また、有価物と称して使用済プラスチックを搬入し、プラスチック原料等を製造している事業者がいる場合についても、当該製造工程が廃棄物の処理に当たらないか否かを改めて確認し、適切に対応されたいこと。

「これまで有価物として輸出されてきた使用済プラスチック」って書いてるから、前回検討したとおり、輸出されていたプラスチックは「有価物」であることが明白だね。

ところが、次に「野積みの状態が継続している場合等」は「適正に判断」しなさいって書いてある。これで、今までは有価物として扱ってきた「物」であっても、今後は廃棄物になる・・・かもしれないよってことだよね。

この問題を考えるとき、BUNさんはいつもこの図を使って説明しているんだ。

この図はリヴァックスコラムでも何回か見たね。

10円で原料を買ってきて手を加えて100円で出してやる。差額が90円有るから商売にはなる。しかし、これを「リサイクル」とは言わないだろう。これは単なる「加工業」。

じゃ、100円の処理料金をいただいて、たとえば木くずを持ってくる。焼却炉で燃やす。量はぐっと減る。でも、灰は残る。その灰を最終処分業者に引き取って貰う。量が減っているので10円で済んだ。差額が90円有るから商売にはなる。

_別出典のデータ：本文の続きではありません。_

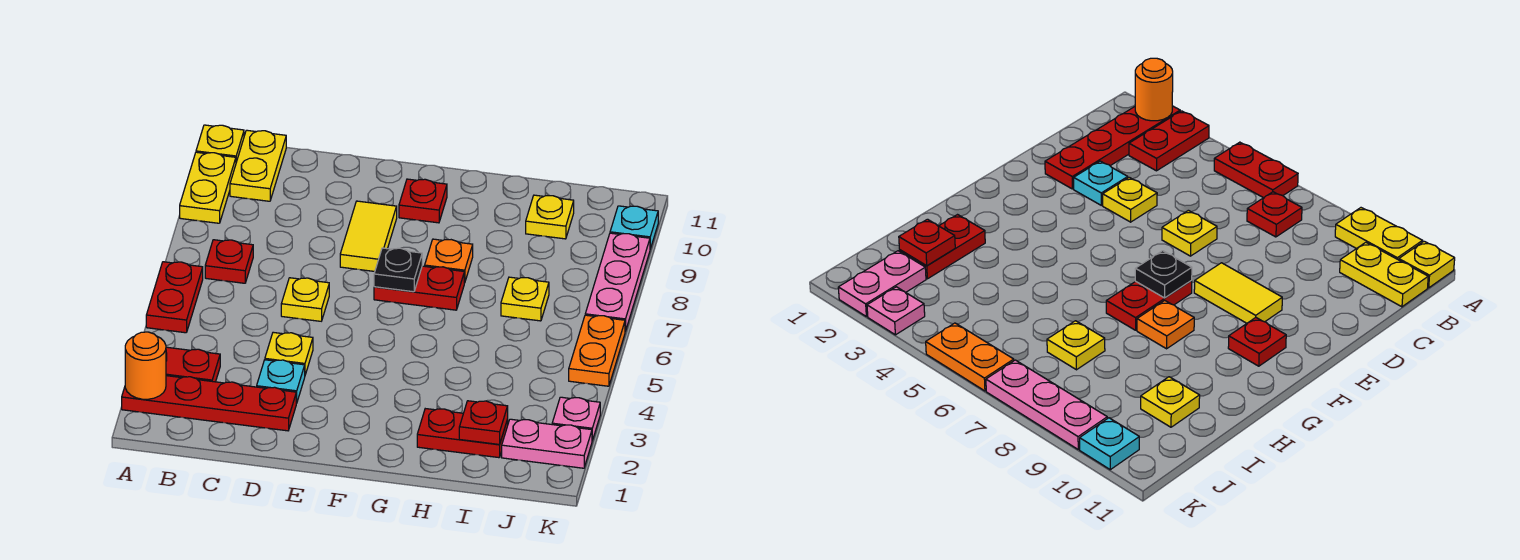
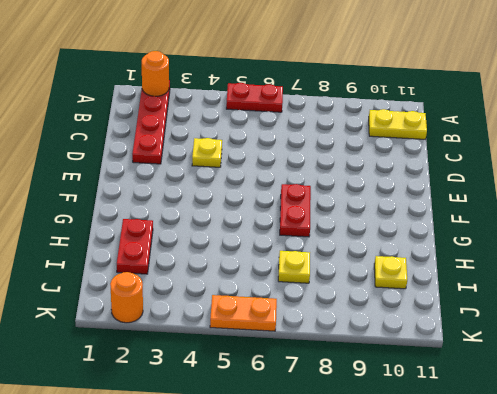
orange round brick K2 level 1 -> pink plate J2:K2 level 1
none -> red plate A3:B3 level 1
none -> yellow plate A9:A10 level 1
none -> yellow plate A11 level 1

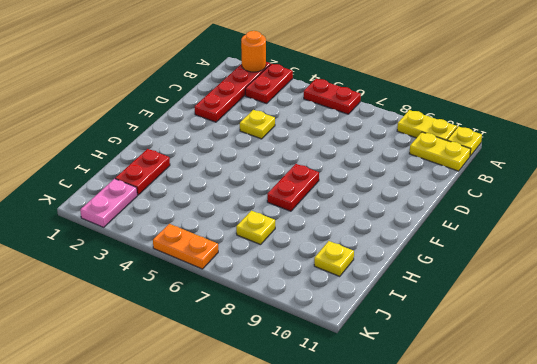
none -> red plate B7 level 1
none -> cyan plate D3 level 1
none -> yellow plate D6 level 1

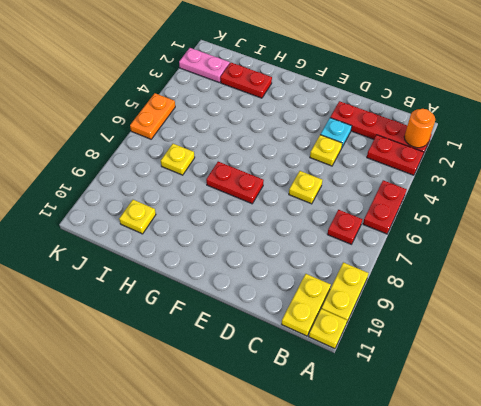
none -> yellow tile E8:E9 level 1
none -> red plate F10 level 1
none -> orange plate G8 level 1

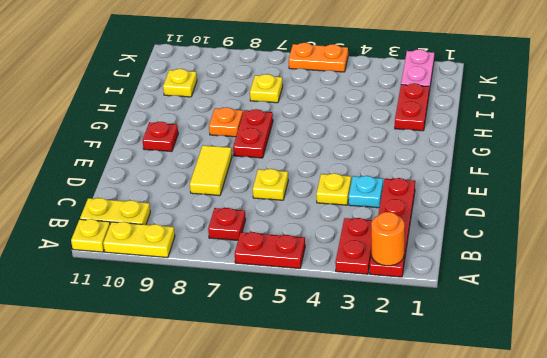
yellow tile D8:E8 level 1 -> yellow tile E8:E9 level 1
none -> pink plate K3 level 1
none -> pink plate K7:K9 level 1
none -> cyan plate K10 level 1

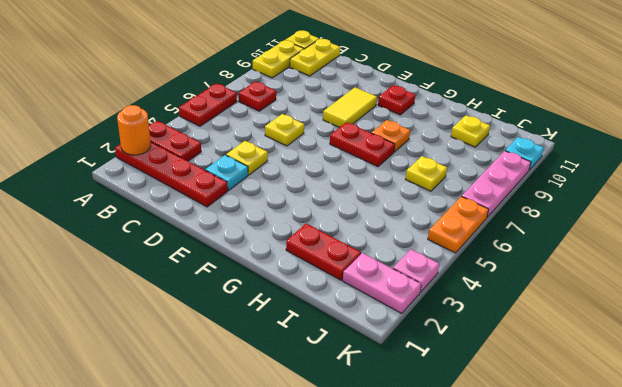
none -> black plate F7 level 2
none -> red plate I2 level 2

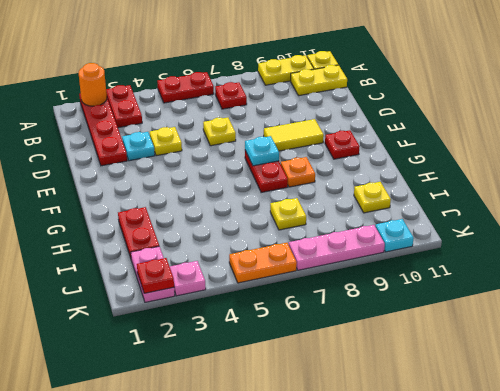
cyan plate F7 level 2 -> black plate F7 level 2
red plate K2 level 2 -> red plate I2 level 2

しかし、これは単なる「廃棄物処理業」であり、リサイクルとは言わない。

では、リサイクルとは?たとえば、40円の処理料金を頂き動植物性残渣を引き取ってくる。途中で発酵させて堆肥にして50円で売ってやる。

これこそリサイクルであるっていうBUNさんの「十八番(おはこ)」でしょ。

すごいね。よく覚えていたね。まぁ、それで「リサイクル」に注目すると判ることがある。

それも覚えているよ。リサイクルという限りは必須要件が2つある。
一つはインプットが廃棄物であること。
もう一つはアウトプットは有価物であること。
でしたね。

大正解。「通知」の廃プラスチック類問題もこの要因がとても大きかったんだ。

どういうこと?

それは・・・・長くなったので、それは次回のお楽しみってことにしましょうか。

<今回のまとめ>

  1. 現在(令和2年実績)日本国内には、廃プラスチック類の破砕施設→2162施設、廃プラスチック類の焼却施設→692施設設置されている。
  2. 廃プラスチック類の破砕施設の処理能力は、ざっと推察するに年間800万トン。
  3. 廃プラスチック類の排出量は年間700万トンであることから、計算上は、現存の破砕施設だけでも十分受け入れ可能と思われる。
  4. 加えて焼却施設や最終処分場でも廃プラスチック類は受け入れ可能なはず。
  5. ところが、「通知」では「外国政府での輸入規制」を心配している。